Although seasonal increases were encouraging for retailers, budget-conscious consumers still spent much less this year compared to last January, according to NRF. Electronic and appliance stores sales increased 2.6 percent seasonally adjusted from last month, but decreased 7.4 percent unadjusted year-over-year. Sales at clothing and clothing accessories stores increased 1.6 percent seasonally adjusted from December and decreased 8.0 percent unadjusted over last January.
"While 2009 got off to a surprising start, it’s going to be difficult for retailers to maintain this momentum," said NRF Chief Economist Rosalind Wells. "We expect the first half of the year to present challenges while giving way to sustained growth in the fourth quarter."
The January report shows strong increases in sales of automobiles and in general merchandise stores -- the "big box" outlets -- though sales by department stores, carrying fewer varieties of items, posted a decline.
Walmart Stores Inc., the world's largest retailer, is an example of a discounter that has benefited from strapped consumers' focus on necessities like groceries and on bargains for other items, according to the AP report.
Sales at gas stations jumped 2.6 percent in January -- the biggest increase since June, while sales of autos and parts rose 1.6 percent.
Nonstore retailers, such as Internet and mail-order shopping, advanced 2.7 percent in January, while sales of food and beverages rose 2.1 percent. Health and personal care stores registered flat sales last month.
Despite the leap last month, retail sales were down 9.7 percent from January 2008, amid the ravages of the recession, thousands of job losses and falling home prices, according to the report.
The Labor Department said retailers slashed roughly 45,000 jobs last month as they closed stores and tried to preserve cash while consumers curtailed spending.
Walmart said Tuesday it will cut 700 to 800 jobs at its Arkansas headquarters as it builds fewer new stores this year and makes other operational changes.
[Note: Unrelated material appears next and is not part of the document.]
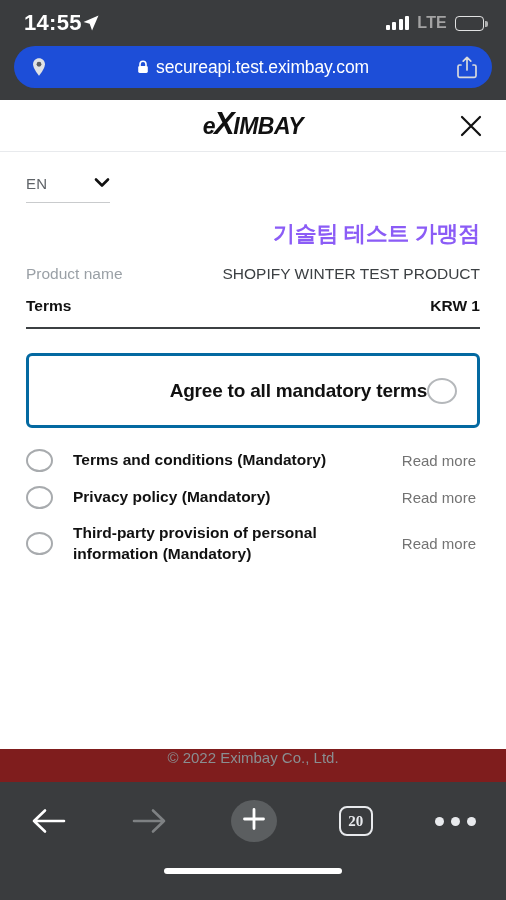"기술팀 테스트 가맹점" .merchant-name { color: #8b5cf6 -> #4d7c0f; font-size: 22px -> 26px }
The cuts are coming in Walmart's real estate, apparel, and health and wellness departments.
Macy's Inc. last week said it will eliminate 7,000 jobs, or almost 4 percent of its work force, while Bon-Ton Stores Inc. and apparel maker Liz Claiborne Inc. also disclosed major job cuts.
In the c-store industry during the past month, the industry’s largest retailer, 7-Eleven, announced it will reduce its North American workforce by approximately 200 positions, or 10 percent of its non-store, non-operations personnel; ConocoPhillips said it plans to lay off 4 percent of its workforce; and CITGO Petroleum Corp. began a restructuring, although it said the process would impact less than 2 percent of its 3,762 employees.
Additionally, passage into law of the expanded State Children’s Health Insurance Plan (SCHIP) -- which includes a massive hike in the federal excise tax on tobacco products -- could result in the loss of an estimated 10,000 jobs in the small, independent tobacco companies, including suppliers, vendors, distributors, shippers, processors and retailers, according to one tobacco industry executive.